(Task data):
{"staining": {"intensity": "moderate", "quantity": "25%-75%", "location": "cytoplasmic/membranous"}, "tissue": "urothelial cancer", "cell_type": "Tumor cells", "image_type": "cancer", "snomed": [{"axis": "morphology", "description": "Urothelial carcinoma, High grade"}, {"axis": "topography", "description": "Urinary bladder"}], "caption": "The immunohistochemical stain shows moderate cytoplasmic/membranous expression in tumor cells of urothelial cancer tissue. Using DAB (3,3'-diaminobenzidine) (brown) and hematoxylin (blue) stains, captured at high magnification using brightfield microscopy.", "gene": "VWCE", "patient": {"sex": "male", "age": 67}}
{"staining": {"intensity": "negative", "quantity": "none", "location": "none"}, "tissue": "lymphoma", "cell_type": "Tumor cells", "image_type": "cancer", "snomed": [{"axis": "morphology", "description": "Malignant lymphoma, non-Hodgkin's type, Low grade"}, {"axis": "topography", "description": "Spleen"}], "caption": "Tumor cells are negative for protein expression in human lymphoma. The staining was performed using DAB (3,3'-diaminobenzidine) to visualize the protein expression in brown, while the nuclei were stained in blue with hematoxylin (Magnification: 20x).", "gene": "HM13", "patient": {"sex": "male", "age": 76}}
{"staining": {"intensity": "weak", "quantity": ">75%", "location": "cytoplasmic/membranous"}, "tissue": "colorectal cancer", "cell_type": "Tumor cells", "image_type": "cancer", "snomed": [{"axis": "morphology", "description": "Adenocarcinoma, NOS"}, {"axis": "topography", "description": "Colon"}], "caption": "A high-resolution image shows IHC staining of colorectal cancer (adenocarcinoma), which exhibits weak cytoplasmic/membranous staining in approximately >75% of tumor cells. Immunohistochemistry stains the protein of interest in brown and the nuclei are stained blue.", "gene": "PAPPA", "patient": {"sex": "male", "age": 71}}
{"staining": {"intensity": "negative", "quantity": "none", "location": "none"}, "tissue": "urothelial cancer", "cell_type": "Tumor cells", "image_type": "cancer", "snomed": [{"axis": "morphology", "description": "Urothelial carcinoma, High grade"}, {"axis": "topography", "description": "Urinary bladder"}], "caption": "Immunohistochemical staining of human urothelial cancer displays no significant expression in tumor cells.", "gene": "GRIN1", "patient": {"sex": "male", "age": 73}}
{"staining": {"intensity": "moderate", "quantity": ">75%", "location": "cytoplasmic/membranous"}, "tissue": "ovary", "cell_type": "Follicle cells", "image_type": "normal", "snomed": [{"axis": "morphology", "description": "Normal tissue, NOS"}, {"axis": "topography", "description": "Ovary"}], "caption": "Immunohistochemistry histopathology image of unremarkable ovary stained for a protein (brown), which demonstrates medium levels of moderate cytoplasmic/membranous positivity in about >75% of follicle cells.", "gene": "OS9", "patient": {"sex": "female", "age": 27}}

(What to do): Copy out the records above exactly.

(Answer area):
{"staining": {"intensity": "moderate", "quantity": "25%-75%", "location": "cytoplasmic/membranous"}, "tissue": "urothelial cancer", "cell_type": "Tumor cells", "image_type": "cancer", "snomed": [{"axis": "morphology", "description": "Urothelial carcinoma, High grade"}, {"axis": "topography", "description": "Urinary bladder"}], "caption": "The immunohistochemical stain shows moderate cytoplasmic/membranous expression in tumor cells of urothelial cancer tissue. Using DAB (3,3'-diaminobenzidine) (brown) and hematoxylin (blue) stains, captured at high magnification using brightfield microscopy.", "gene": "VWCE", "patient": {"sex": "male", "age": 67}}
{"staining": {"intensity": "negative", "quantity": "none", "location": "none"}, "tissue": "lymphoma", "cell_type": "Tumor cells", "image_type": "cancer", "snomed": [{"axis": "morphology", "description": "Malignant lymphoma, non-Hodgkin's type, Low grade"}, {"axis": "topography", "description": "Spleen"}], "caption": "Tumor cells are negative for protein expression in human lymphoma. The staining was performed using DAB (3,3'-diaminobenzidine) to visualize the protein expression in brown, while the nuclei were stained in blue with hematoxylin (Magnification: 20x).", "gene": "HM13", "patient": {"sex": "male", "age": 76}}
{"staining": {"intensity": "weak", "quantity": ">75%", "location": "cytoplasmic/membranous"}, "tissue": "colorectal cancer", "cell_type": "Tumor cells", "image_type": "cancer", "snomed": [{"axis": "morphology", "description": "Adenocarcinoma, NOS"}, {"axis": "topography", "description": "Colon"}], "caption": "A high-resolution image shows IHC staining of colorectal cancer (adenocarcinoma), which exhibits weak cytoplasmic/membranous staining in approximately >75% of tumor cells. Immunohistochemistry stains the protein of interest in brown and the nuclei are stained blue.", "gene": "PAPPA", "patient": {"sex": "male", "age": 71}}
{"staining": {"intensity": "negative", "quantity": "none", "location": "none"}, "tissue": "urothelial cancer", "cell_type": "Tumor cells", "image_type": "cancer", "snomed": [{"axis": "morphology", "description": "Urothelial carcinoma, High grade"}, {"axis": "topography", "description": "Urinary bladder"}], "caption": "Immunohistochemical staining of human urothelial cancer displays no significant expression in tumor cells.", "gene": "GRIN1", "patient": {"sex": "male", "age": 73}}
{"staining": {"intensity": "moderate", "quantity": ">75%", "location": "cytoplasmic/membranous"}, "tissue": "ovary", "cell_type": "Follicle cells", "image_type": "normal", "snomed": [{"axis": "morphology", "description": "Normal tissue, NOS"}, {"axis": "topography", "description": "Ovary"}], "caption": "Immunohistochemistry histopathology image of unremarkable ovary stained for a protein (brown), which demonstrates medium levels of moderate cytoplasmic/membranous positivity in about >75% of follicle cells.", "gene": "OS9", "patient": {"sex": "female", "age": 27}}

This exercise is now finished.